CVE-2025-5200: 
NixOS vulnerability analysis and mitigation

A vulnerability (CVE-2025-5200) was identified in Open Asset Import Library Assimp version 5.4.3, discovered and disclosed on May 26, 2025. The issue affects the MDLImporter::InternReadFile_Quake1 function in the file assimp/code/AssetLib/MDL/MDLLoader.cpp, classified as an out-of-bounds read vulnerability that can be triggered locally (Wiz Report, NVD).

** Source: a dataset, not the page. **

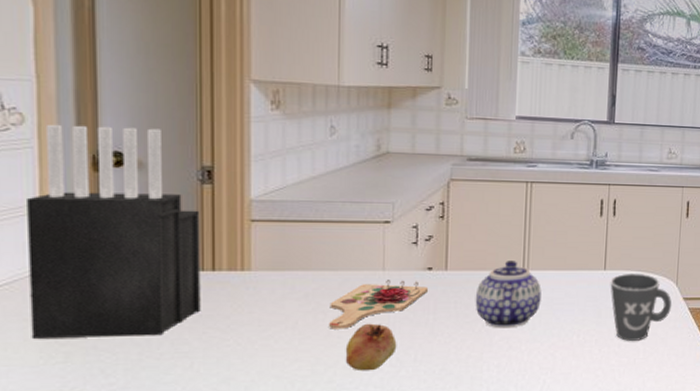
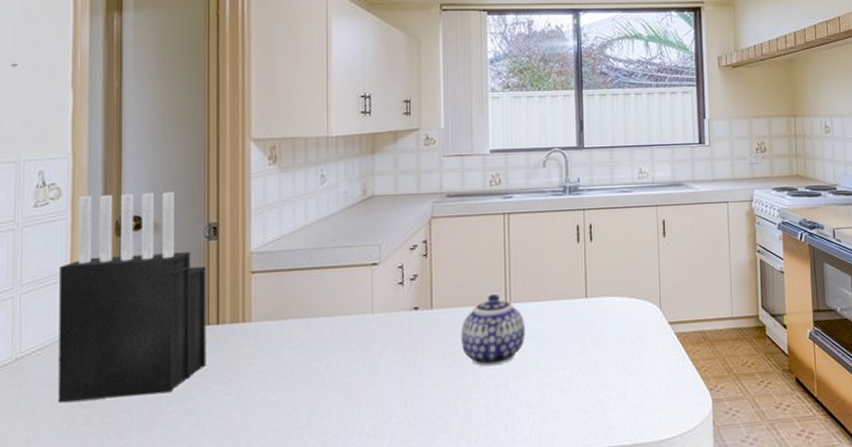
cutting board: present [329,280,429,329] -> none [323,322,416,377]
fruit: present [345,323,397,371] -> none [338,368,388,420]
mug: present [610,273,671,341] -> none [592,298,657,373]

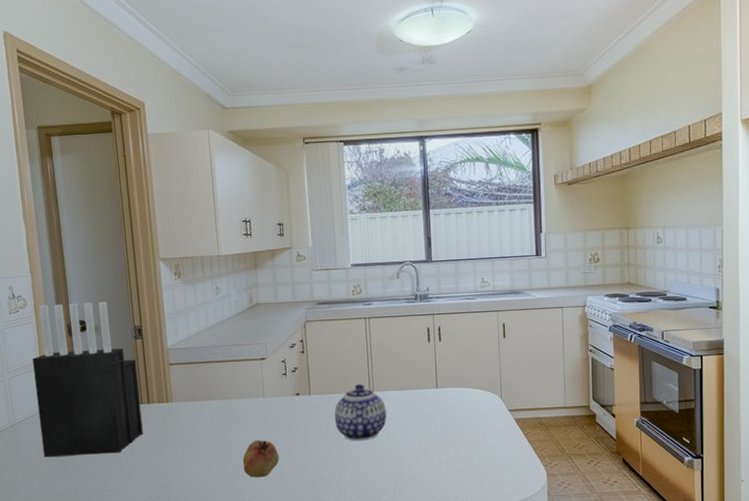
fruit: none [338,368,388,420] -> present [242,439,280,478]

The vulnerability manifests as a heap buffer overflow in two locations within the MDLImporter::InternReadFile_Quake1 function. The first instance occurs at line 452 where pcFrames->type is accessed out of bounds, and the second instance is at lines 457-459 where szCurrent is accessed beyond its allocated memory. The vulnerability has been assigned a CVSS 3.1 Base Score of 3.3 (LOW) with the vector AV:L/AC:L/PR:L/UI:N/S:U/C:N/I:N/A:L, and a CVSS 4.0 score of 4.8 (MEDIUM) (GitHub Issue).

The vulnerability affects the availability of the system through out-of-bounds read operations. When exploited, it can lead to memory access violations and potential program crashes. The impact is limited to local attacks and does not affect confidentiality or integrity of the system (Wiz Report).

Currently, there are no official fixes or mitigations available for this vulnerability. The project team has acknowledged the issue and plans to address it along with other Fuzzer-discovered bugs in the future (GitHub Issue).